> Task instructions
Retype the passage in the rumen acidosis study summary below, from "Background: Rumen acidosis" up to and including "of rumen acidosis and milk fat depression.".

Background: Rumen acidosis is a persistent metabolic disorder for high-producing dairy cows; the effort to increase the diet fermentability to increase milk yield is often associated with rumen acidosis and milk fat depression. Feeding high sugar diets can be a novel nutritional approach to increase milk yield without increasing the risk of rumen acidosis and milk fat depression.

Objectives:

  1. Evaluate the effects of feeding sugar on rumen pH and productivity
  2. Develop novel nutritional approaches to mitigate SARA

Methods:

  • Study 1: 4 cull cows were dosed with different levels of sucrose, lactose, or starch directly into the rumen through the cannula and blood, rumen fluid, rumen digesta and rumen pH was sampled.
  • Study 2: 12 id-lactation cows will be fed 4 different diets (control 27% starch, 4% sugar; high starch 32% starch, 4% sugar; High sugar 27% starch, 9% sugar (with sucrose or lactose) After 17 days blood, rumen fluid, rumen digesta and rumen pH was sampled

Outcome:

  • Study 1: replacing dietary starch with sugars may effect rumen fermentation and metabolism regulating intracellular pH and fermentation acid absorption in ruminal epithelial cells, and these effects may be greater for sugar than starch. Sucrose and Lactose increased total VFA and sucrose decreased rumen pH.
  • Study 2: the sugar diets increased DMI, energy corrected milk yield, milk fat and milk protein but decreased rumen pH. Sucrose had lower nutrient digestibility than lactose but there was no effect on milk components.

> Source material
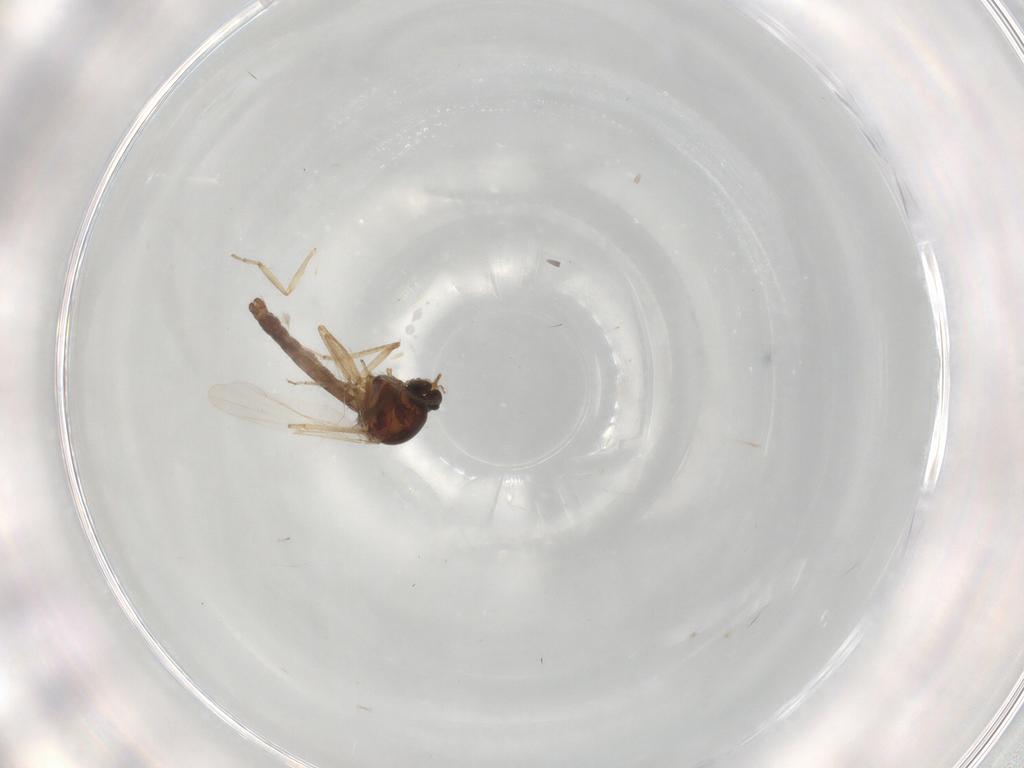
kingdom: Animalia
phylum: Arthropoda
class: Insecta
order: Diptera
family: Ceratopogonidae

> Response to the task
Background: Rumen acidosis is a persistent metabolic disorder for high-producing dairy cows; the effort to increase the diet fermentability to increase milk yield is often associated with rumen acidosis and milk fat depression. Feeding high sugar diets can be a novel nutritional approach to increase milk yield without increasing the risk of rumen acidosis and milk fat depression.